Southern Baptists have asked their denomination-owned retail chain to stop selling a best-selling Bible translation, saying it contains errors when it comes to language about gender.
Church delegates—known as messengers—passed a resolution at their June annual meeting in Phoenix criticizing the 2011 update to the New International Version (NIV) as an “inaccurate translation of God’s inspired Scripture.” They asked LifeWay Christian Resources not to sell the NIV 2011, which avoids using male terms in passages where context suggests that both genders are intended, except where the pronoun in question has messianic allusions.

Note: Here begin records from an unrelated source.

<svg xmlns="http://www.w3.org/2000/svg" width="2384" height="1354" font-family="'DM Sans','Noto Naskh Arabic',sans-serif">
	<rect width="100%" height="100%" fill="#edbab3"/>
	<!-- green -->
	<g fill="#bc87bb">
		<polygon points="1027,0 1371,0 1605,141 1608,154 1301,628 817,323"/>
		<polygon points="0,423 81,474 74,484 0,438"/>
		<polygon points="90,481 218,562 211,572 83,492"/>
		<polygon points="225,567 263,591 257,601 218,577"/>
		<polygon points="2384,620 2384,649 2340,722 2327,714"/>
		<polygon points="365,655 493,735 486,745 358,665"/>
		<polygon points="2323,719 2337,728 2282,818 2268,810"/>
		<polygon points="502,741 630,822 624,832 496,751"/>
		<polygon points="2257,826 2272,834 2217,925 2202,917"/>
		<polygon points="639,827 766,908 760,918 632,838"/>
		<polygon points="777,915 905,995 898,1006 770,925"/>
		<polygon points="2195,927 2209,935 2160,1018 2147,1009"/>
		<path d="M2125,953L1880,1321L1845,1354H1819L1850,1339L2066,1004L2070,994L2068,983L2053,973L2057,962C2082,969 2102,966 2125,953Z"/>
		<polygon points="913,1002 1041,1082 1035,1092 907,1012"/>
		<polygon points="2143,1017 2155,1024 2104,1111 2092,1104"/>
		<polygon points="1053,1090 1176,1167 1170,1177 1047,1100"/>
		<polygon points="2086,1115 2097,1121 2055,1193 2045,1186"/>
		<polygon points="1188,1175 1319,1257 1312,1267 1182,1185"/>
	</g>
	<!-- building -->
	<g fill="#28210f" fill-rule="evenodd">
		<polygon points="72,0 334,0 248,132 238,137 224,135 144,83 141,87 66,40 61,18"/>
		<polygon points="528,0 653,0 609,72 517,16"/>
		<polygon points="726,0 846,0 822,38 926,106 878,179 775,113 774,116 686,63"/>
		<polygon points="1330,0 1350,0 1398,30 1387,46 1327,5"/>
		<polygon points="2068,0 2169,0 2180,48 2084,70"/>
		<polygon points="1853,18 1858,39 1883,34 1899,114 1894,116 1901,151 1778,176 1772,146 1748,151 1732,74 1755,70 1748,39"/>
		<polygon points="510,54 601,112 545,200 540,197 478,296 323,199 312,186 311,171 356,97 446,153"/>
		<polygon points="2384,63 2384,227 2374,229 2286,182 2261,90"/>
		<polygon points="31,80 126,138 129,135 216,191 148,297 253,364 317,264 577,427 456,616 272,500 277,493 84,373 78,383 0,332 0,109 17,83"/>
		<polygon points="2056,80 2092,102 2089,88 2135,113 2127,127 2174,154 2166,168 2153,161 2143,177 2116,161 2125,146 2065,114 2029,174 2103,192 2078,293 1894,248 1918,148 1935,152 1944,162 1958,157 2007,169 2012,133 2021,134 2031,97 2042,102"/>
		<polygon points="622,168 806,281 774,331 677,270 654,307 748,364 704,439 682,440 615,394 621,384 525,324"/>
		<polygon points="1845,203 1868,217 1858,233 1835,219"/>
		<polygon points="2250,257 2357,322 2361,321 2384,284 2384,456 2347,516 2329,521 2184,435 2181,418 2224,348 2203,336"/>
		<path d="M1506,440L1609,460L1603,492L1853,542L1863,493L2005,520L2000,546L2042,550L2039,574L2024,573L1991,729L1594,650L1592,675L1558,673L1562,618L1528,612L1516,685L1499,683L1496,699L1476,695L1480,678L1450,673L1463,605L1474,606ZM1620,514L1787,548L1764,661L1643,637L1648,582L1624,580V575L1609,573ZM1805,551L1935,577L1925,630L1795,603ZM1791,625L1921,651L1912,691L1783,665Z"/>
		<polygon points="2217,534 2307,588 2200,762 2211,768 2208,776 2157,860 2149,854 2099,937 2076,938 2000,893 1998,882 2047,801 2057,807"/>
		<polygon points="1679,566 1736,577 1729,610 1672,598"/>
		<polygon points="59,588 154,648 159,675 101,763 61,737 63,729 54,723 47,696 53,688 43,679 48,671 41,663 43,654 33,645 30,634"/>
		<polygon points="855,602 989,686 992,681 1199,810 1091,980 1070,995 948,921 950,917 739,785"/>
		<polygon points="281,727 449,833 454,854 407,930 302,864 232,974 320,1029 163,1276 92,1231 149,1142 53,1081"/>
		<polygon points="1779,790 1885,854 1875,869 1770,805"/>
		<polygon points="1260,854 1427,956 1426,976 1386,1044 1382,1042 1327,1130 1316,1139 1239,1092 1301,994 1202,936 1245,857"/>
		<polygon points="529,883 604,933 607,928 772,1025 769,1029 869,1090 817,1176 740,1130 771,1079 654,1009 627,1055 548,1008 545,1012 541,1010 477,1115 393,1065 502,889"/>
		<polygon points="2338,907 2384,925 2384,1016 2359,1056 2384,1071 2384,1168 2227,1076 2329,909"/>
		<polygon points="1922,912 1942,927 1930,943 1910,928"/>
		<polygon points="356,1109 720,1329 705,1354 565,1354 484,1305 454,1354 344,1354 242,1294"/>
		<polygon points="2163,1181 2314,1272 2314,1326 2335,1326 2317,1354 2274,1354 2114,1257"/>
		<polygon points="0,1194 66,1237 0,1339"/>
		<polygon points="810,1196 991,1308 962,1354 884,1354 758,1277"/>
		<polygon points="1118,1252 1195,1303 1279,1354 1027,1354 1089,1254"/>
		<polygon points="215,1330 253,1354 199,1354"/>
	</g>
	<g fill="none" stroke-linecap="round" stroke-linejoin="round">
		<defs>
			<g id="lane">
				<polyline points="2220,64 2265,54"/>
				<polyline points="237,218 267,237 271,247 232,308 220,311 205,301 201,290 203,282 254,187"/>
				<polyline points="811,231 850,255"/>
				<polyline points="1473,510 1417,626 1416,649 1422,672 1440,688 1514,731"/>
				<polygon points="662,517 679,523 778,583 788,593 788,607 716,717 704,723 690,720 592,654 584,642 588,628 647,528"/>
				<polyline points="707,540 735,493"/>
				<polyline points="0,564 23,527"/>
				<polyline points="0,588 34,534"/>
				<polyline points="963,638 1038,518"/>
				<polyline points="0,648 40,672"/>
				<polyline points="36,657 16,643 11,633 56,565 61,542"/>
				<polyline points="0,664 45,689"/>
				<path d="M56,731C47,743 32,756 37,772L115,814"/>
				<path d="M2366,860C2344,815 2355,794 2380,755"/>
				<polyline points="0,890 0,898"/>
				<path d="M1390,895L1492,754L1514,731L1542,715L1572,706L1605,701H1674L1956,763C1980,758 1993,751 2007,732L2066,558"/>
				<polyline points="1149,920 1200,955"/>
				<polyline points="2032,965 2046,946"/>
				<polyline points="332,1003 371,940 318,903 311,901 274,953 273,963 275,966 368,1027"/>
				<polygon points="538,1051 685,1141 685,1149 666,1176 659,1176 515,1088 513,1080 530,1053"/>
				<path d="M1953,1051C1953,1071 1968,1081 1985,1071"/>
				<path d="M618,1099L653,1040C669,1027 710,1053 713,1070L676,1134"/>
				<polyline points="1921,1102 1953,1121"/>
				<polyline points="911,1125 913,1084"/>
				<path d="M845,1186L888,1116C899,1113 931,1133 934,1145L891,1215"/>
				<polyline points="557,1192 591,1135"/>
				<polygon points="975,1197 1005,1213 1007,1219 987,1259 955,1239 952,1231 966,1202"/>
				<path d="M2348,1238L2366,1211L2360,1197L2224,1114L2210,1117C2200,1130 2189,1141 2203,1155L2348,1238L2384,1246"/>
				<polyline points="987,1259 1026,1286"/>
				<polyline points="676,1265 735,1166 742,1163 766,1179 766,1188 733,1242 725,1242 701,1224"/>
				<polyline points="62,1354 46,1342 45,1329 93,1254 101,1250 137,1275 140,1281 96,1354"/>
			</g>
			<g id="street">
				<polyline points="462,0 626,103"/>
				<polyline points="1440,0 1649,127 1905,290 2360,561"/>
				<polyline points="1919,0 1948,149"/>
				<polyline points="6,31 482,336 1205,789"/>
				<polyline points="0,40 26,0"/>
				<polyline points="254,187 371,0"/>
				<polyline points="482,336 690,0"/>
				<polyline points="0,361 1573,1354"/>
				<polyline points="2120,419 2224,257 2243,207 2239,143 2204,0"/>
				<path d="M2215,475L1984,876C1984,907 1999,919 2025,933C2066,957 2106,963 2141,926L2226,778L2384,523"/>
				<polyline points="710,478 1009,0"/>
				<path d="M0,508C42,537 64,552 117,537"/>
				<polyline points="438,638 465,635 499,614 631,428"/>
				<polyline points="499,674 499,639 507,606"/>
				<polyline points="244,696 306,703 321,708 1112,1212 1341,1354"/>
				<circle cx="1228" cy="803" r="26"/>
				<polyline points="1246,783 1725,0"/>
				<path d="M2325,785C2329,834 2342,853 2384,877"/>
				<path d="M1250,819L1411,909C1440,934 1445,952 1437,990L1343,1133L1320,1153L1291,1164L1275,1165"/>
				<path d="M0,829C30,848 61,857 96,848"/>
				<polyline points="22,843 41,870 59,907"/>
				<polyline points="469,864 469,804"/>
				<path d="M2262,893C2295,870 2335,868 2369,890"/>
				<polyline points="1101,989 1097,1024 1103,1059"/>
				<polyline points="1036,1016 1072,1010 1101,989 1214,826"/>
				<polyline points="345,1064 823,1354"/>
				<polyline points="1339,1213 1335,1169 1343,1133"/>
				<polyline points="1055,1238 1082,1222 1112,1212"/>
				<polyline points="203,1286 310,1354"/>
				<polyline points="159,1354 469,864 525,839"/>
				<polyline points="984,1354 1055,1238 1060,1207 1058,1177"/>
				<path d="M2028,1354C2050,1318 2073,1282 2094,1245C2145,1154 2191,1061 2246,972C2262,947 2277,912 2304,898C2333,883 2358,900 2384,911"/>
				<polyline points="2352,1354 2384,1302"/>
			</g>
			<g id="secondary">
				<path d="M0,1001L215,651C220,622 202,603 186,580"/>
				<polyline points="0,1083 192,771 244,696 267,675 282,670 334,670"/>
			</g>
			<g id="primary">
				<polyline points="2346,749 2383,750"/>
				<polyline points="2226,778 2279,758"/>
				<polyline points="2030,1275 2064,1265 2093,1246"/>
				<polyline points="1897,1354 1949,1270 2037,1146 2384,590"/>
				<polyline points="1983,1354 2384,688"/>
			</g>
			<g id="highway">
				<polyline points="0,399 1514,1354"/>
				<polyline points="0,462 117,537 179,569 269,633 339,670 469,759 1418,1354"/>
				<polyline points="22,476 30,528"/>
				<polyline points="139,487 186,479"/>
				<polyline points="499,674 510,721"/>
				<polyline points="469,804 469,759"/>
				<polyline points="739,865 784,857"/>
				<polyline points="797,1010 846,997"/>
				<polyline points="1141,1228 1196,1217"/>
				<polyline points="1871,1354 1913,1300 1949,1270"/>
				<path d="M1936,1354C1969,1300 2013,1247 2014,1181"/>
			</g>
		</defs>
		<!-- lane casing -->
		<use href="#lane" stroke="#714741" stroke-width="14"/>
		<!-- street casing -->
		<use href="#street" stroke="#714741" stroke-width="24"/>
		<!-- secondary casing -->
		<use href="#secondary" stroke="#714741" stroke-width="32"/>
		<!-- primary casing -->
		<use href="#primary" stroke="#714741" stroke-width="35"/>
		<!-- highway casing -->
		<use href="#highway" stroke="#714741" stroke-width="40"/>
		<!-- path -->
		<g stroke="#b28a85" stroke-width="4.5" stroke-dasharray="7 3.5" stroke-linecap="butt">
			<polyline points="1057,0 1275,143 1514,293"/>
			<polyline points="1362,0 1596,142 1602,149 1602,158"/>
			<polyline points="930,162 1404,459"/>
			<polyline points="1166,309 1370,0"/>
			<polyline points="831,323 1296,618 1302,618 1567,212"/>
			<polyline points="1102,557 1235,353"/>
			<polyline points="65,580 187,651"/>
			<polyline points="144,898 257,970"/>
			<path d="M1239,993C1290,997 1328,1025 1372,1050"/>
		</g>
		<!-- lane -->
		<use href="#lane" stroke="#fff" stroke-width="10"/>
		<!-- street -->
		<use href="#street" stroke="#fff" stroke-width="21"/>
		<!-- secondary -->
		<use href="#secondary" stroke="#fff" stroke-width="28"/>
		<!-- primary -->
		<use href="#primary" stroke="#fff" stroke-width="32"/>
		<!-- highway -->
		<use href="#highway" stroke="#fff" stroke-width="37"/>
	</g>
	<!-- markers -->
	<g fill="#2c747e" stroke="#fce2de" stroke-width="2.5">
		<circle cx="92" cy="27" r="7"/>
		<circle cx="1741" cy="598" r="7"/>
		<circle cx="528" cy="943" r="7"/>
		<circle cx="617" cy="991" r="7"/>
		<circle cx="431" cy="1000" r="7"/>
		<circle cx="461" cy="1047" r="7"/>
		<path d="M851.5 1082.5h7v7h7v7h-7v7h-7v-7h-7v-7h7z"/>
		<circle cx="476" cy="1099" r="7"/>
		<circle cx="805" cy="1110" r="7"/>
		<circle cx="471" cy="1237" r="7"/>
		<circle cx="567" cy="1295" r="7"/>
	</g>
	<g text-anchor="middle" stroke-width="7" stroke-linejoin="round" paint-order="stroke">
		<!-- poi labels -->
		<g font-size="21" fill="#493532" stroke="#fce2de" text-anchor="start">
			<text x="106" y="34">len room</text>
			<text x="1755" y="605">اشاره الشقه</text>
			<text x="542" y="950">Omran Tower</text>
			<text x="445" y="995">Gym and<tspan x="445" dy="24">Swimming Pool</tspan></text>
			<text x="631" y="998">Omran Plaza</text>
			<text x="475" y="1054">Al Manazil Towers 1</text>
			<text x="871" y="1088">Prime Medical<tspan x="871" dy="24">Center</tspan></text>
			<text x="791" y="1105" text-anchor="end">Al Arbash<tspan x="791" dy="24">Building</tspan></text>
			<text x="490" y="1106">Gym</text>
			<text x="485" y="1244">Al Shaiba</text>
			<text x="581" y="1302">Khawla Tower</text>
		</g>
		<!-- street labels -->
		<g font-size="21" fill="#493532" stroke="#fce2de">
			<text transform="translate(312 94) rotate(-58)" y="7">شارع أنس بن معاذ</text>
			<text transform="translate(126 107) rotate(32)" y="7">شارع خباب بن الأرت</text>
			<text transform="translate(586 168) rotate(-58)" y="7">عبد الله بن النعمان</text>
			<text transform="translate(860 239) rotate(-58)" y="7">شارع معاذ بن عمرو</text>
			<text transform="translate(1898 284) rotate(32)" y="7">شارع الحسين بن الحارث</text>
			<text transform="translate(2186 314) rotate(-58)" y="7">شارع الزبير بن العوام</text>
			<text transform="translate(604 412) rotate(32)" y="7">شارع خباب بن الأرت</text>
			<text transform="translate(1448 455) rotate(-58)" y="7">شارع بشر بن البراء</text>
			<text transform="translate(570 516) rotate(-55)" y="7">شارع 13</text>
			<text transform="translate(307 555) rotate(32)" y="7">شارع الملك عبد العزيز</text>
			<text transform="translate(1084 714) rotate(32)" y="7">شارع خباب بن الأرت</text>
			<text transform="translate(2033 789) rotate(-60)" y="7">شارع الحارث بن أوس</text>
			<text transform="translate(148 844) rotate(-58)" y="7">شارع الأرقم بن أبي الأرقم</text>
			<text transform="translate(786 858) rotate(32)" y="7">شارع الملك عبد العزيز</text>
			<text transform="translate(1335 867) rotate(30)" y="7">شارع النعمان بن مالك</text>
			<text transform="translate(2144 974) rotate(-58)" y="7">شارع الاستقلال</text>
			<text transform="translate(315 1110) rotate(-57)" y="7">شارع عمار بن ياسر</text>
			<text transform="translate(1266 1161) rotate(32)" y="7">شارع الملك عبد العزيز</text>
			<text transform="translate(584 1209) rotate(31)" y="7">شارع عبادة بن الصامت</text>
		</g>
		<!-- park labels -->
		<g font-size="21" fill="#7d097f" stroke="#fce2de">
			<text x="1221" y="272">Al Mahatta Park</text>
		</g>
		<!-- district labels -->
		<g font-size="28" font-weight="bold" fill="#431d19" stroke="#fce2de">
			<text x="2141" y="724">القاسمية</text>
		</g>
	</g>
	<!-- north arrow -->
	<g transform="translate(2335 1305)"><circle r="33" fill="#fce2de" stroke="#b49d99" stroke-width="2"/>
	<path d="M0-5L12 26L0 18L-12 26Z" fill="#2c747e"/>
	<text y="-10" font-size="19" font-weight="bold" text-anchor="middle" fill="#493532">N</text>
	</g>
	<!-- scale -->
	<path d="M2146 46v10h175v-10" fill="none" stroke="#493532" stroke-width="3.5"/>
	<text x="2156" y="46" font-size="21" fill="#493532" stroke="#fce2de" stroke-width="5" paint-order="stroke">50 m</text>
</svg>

“This is as big as it gets,” said Jim Overton of Halteman Village Baptist Church in Muncie, Indiana. “This is the word of God. … As Southern Baptists, I don’t think we have the luxury of not speaking to this important issue.”
But the convention’s resolution committee disagreed. They declined Overton’s resolution when it was first submitted to them.
Committee member Russell Moore, dean of Southern Baptist Theological Seminary, told delegates that he has concerns about the new NIV but didn’t think it “rose to the level of needing to be addressed by this year’s convention.”
Moore authored a 2002 resolution against a previous update, Today’s New International Version (TNIV), which asked LifeWay not to sell that product. In that case, LifeWay’s leadership decided not to sell the edition.
The TNIV was a publishing flop, in part because of opposition by groups like Focus on the Family and the Council on Biblical Manhood and Womanhood.
That opposition was part theological and part personal.
Critics felt like the Committee on Biblical Translation (CBT), which produced the NIV and TNIV, had broken a promise they’d made to James Dobson and other conservative leaders not to produce a gender-inclusive NIV.